Mangalam TV, the Minister, and media ethics

BY RAJEESH KUMAR| IN Regional Media | 28/03/2017
The debate was initiated by the media itself as many leading media professionals came out publicly to say that this broadcast by Mangalam TV was a criminal act.
RAJEESH KUMAR T V on the salacious launch of a news channel

The story airs on Mangalam TV

 

In a more advanced information age the public and private sphere became amalgamated and thus the public exploitation of the private life has become an unwritten norm. Striking a balance between free speech and right to privacy has always been a controversial tenet in Indian social discourse too. Now, an ‘exclusive news’ of a new Malayalam channel has kicked off a debate of this kind following the broadcast of an lewd phone call of the state Transport Minister A K Saseendran.

Mangalam TV, a Malayalam news channel started their broadcasting arguably with an ‘earth shaking’ news where they aired an ‘lewd phone call’ allegedly of a state minister to a lady. The news anchor presented the story with a cautionary warning saying that “don’t let your children to watch this news as it explicitly carries sexual content”. The channel broadcasted an audio clip of the phone call where a man (allegedly the minister) was found speaking in sexually explicit manner. But leaving a spark of doubt pertaining to the consensus of the woman, the channel has made some editing on the audio clip to mute the other end (lady) of the phone call. 

Though the channel argued that the minister has misused his power to take  advantage of the woman who was indeed seeking help from the minister, they failed to reveal whether the lady has a complaint against the minister or not. The audio clip has also raised the question of privacy as the phone call seemed to be a consensual one. However, the minister resigned soon after the broadcast saying that “I have decided to resign. But it should not be seen as the acceptance of my guilt. I appeal the chief minister to probe the allegations against me. But it is my responsibility to step down to protect the value of my party and front”.

Following these incidents, a serious discourse on right to privacy has started evolving around basic journalistic ethics. Interestingly, the debate was initiated by the media itself as many leading media professionals came publicly to say that the broadcast by Mangalam TV was a criminal act.

Pramod Raman, the Co-coordinating Editor of Manorama News and one of the pioneering figures among Malayalam news anchors puts on Facebook that the Mangalam TV broadcast was an apparent deviation from journalistic ethics and it is nothing other than throwing filth on people’s face.

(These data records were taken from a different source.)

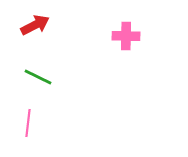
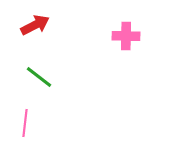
green line: moved 1 px right; rotated 12 degrees clockwise
pink line: moved 3 px left
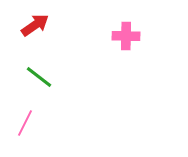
red arrow: rotated 8 degrees counterclockwise
pink line: rotated 20 degrees clockwise
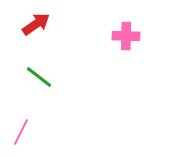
red arrow: moved 1 px right, 1 px up
pink line: moved 4 px left, 9 px down
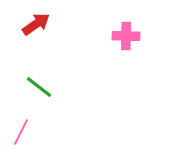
green line: moved 10 px down
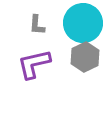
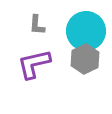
cyan circle: moved 3 px right, 8 px down
gray hexagon: moved 2 px down
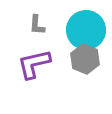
cyan circle: moved 1 px up
gray hexagon: rotated 12 degrees counterclockwise
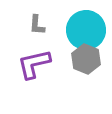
gray hexagon: moved 1 px right
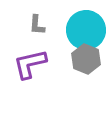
purple L-shape: moved 4 px left
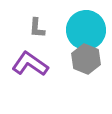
gray L-shape: moved 3 px down
purple L-shape: rotated 48 degrees clockwise
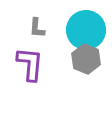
purple L-shape: rotated 60 degrees clockwise
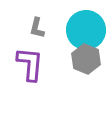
gray L-shape: rotated 10 degrees clockwise
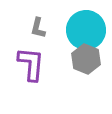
gray L-shape: moved 1 px right
purple L-shape: moved 1 px right
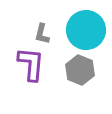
gray L-shape: moved 4 px right, 6 px down
gray hexagon: moved 6 px left, 11 px down
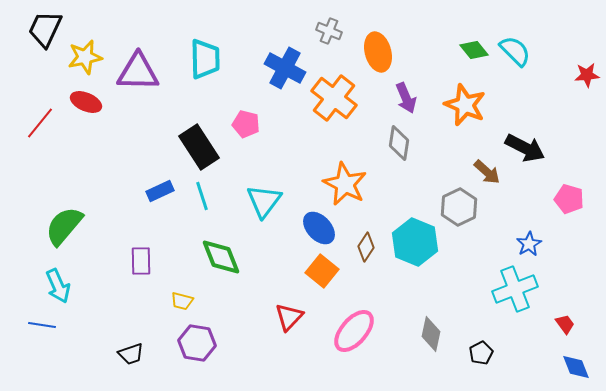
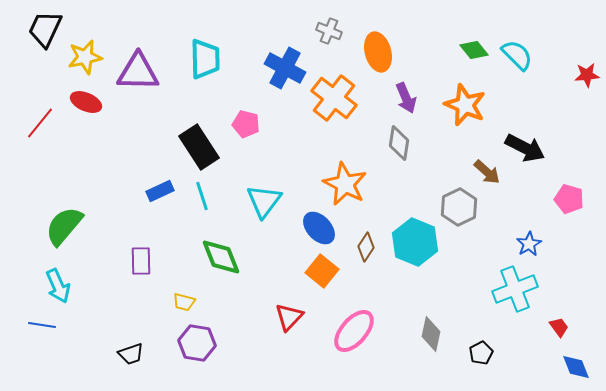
cyan semicircle at (515, 51): moved 2 px right, 4 px down
yellow trapezoid at (182, 301): moved 2 px right, 1 px down
red trapezoid at (565, 324): moved 6 px left, 3 px down
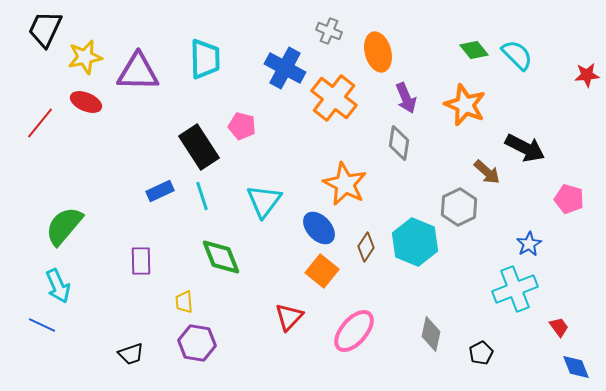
pink pentagon at (246, 124): moved 4 px left, 2 px down
yellow trapezoid at (184, 302): rotated 70 degrees clockwise
blue line at (42, 325): rotated 16 degrees clockwise
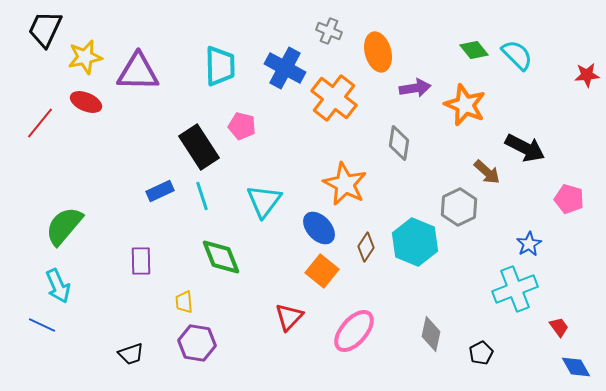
cyan trapezoid at (205, 59): moved 15 px right, 7 px down
purple arrow at (406, 98): moved 9 px right, 10 px up; rotated 76 degrees counterclockwise
blue diamond at (576, 367): rotated 8 degrees counterclockwise
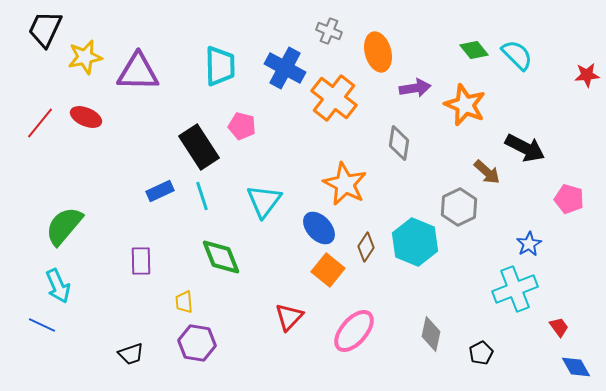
red ellipse at (86, 102): moved 15 px down
orange square at (322, 271): moved 6 px right, 1 px up
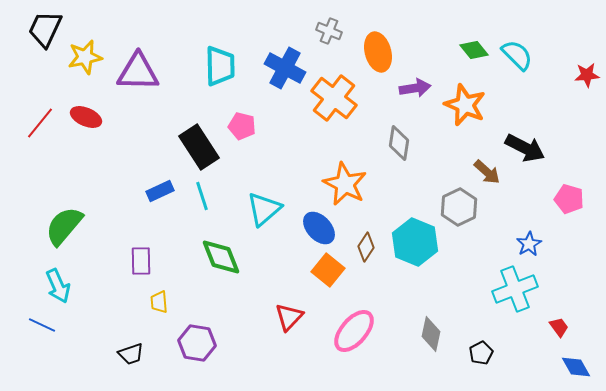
cyan triangle at (264, 201): moved 8 px down; rotated 12 degrees clockwise
yellow trapezoid at (184, 302): moved 25 px left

Echoing Pramod Raman’s opinion, Manila C Mohan, the copy editor of Mathrubhumi Weekly demanded an action against Mangalam TV for broadcasting  criminal content in pursuit of Journalism.

Saneesh Elayadath, Senior News Editor of News 18 Keralam, Harshan Poopparakkaran, News Editor of Mathrubhumi News,  and several other working journalists of different media organisations criticized the broadcast of Mangalam TV for airing a highly obscene audio clip without revealing whether there is complainant in the incident or not. Following the discourse that was initiated by media professionals, the public also engaged in the same,ranging themselves for and against the act of Mangalam TV.

The major question that arises here in this case is as simple as this:  when there is no complainant in the alleged case (Till today nobody has given a complaint against the minister and the channel also maintains silence on this question) and the audio clip itself indicate that the conversation would be a consensual one in a private space, what is the point in making it public and what public interest  angle does that story have? If that conversation happened in a private space, can the man be expected to speak in parliamentary language?

The question about the lady at the other end of the phone call still remains as ambiguous. If the lady was pushed to such an embarrassing situation over the inappropriate use of ministerial power as the channel claimed,, why the channel keep silence when they were asked about the complaint of the victim? The criminal silence of the channel authority to this question points to possibility of an unauthorized phone call leaking or honey trap for the publicity of the new channel.    

However this cannot be perceived as an isolated incident in Kerala. We could say that Mangalm TV was serving  content to the Kerala public that there is a demand for.  Unnecessary and criminal intrusion into others’ personal life has becomea common  in the state these days.  ‘Moral policing’ in Kochi, Kollam and Thiruvananthapuram have revealed the liberal falsehood of the literary state. While the moral policing incident in Kollam claimed the life of a young 24 year old man, the incident in Thiruvananthapuram came to the public through the Facebook live streaming by the victims.

In a pseudo-liberal society where people are more concerned about what will happen when a girl and boy sit together, a bedroom conversation is obviously the most appropriate story to start with. 

 

Rajeesh Kumar T V is a UGC MRP Research Fellow at the Dept.of Electronic Media & Mass Communication,  Pondicherry University.